ACTIVITY:
Should a line below contain the word "back", report it.

GIVEN DATA:
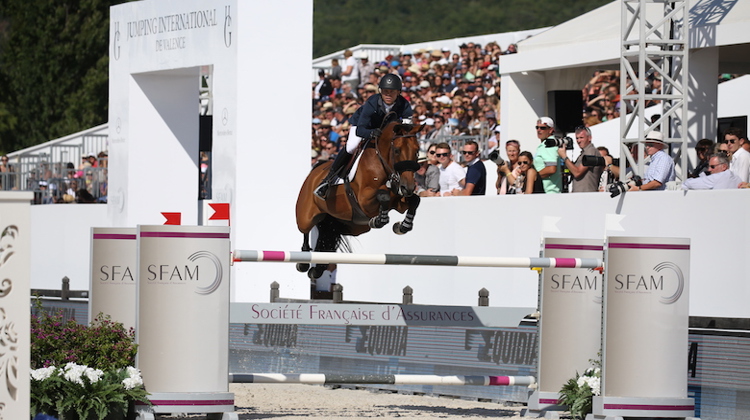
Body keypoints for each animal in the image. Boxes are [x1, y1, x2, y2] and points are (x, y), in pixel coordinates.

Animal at [296, 120, 426, 278]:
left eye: (417, 151)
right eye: (397, 150)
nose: (408, 187)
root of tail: (314, 171)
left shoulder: (398, 201)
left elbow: (414, 201)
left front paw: (402, 226)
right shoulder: (365, 200)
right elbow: (383, 195)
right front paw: (380, 219)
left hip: (353, 226)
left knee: (329, 234)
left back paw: (318, 268)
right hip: (306, 216)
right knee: (305, 230)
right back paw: (303, 262)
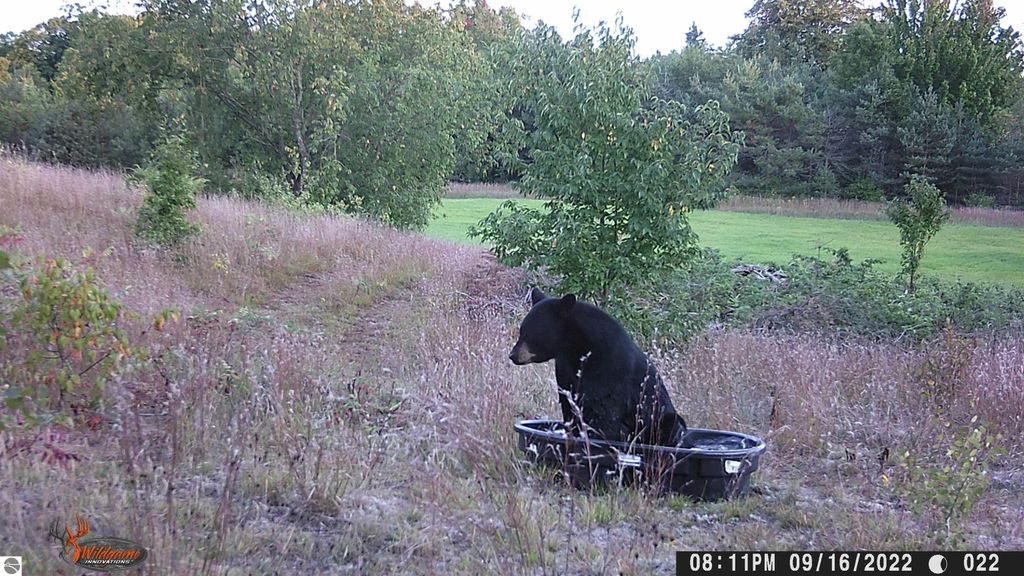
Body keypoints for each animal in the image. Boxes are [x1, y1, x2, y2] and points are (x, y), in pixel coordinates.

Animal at [509, 287, 689, 447]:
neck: (577, 350)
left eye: (530, 333)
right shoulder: (565, 371)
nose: (512, 355)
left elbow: (605, 413)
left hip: (662, 418)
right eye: (522, 330)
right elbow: (569, 406)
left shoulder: (610, 370)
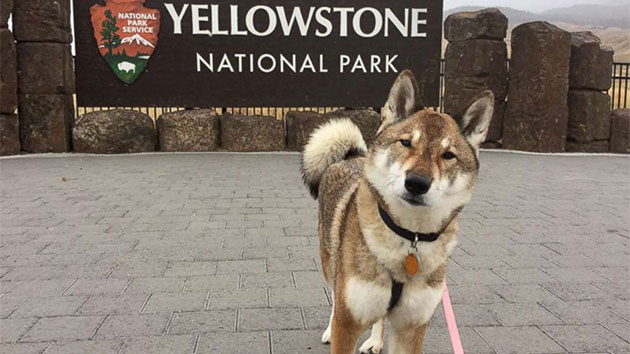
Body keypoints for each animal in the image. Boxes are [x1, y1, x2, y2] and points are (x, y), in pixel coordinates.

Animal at [302, 70, 494, 354]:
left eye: (448, 155)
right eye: (405, 143)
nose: (417, 183)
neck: (408, 238)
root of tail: (352, 156)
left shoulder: (411, 328)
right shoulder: (347, 323)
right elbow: (340, 311)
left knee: (380, 317)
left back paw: (374, 340)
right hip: (330, 263)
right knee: (335, 297)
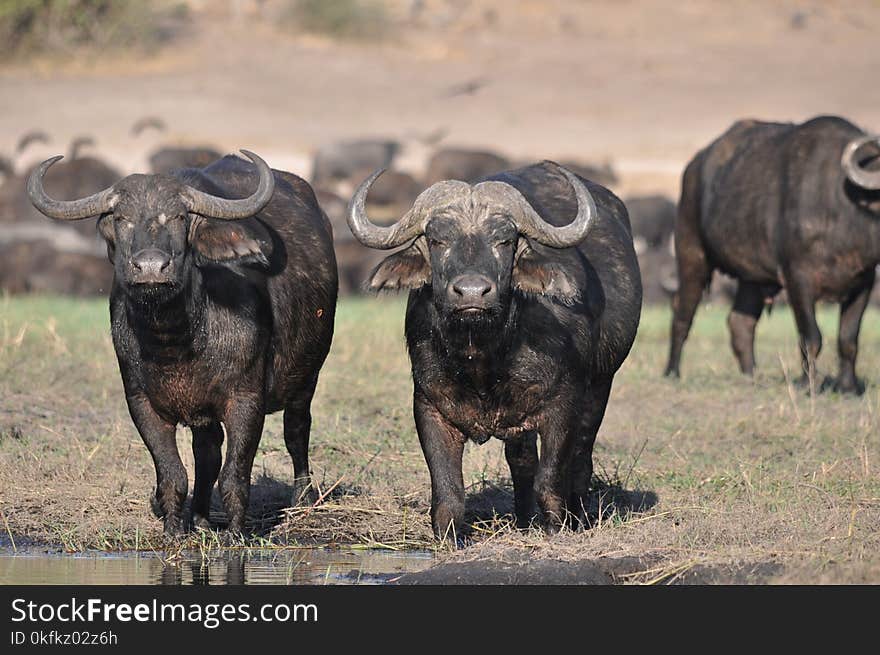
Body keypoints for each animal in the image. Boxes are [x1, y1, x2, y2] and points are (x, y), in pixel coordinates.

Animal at [27, 151, 336, 536]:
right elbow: (173, 473)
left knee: (296, 430)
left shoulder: (246, 399)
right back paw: (200, 518)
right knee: (208, 452)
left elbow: (235, 474)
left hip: (308, 376)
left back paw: (303, 499)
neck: (175, 342)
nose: (150, 267)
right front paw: (174, 529)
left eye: (179, 216)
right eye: (121, 218)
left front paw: (236, 534)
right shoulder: (142, 403)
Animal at [348, 160, 644, 540]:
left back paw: (578, 515)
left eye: (504, 241)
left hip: (601, 386)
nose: (473, 293)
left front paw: (559, 530)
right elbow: (448, 493)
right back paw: (524, 521)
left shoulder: (564, 406)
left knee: (580, 458)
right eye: (437, 240)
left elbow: (551, 481)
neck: (483, 356)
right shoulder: (428, 407)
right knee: (522, 461)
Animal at [668, 114, 880, 394]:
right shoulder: (797, 278)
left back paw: (751, 376)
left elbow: (848, 339)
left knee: (740, 322)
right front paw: (808, 386)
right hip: (692, 254)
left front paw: (848, 387)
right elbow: (811, 336)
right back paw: (672, 372)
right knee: (682, 312)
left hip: (752, 277)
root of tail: (694, 166)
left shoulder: (863, 280)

SOLUTION:
left back paw: (318, 268)
right back paw: (303, 262)
left back paw: (374, 340)
right back paw: (200, 518)
left back paw: (303, 499)
left back paw: (578, 515)
right back paw: (524, 521)
left back paw: (751, 376)
right back paw: (672, 372)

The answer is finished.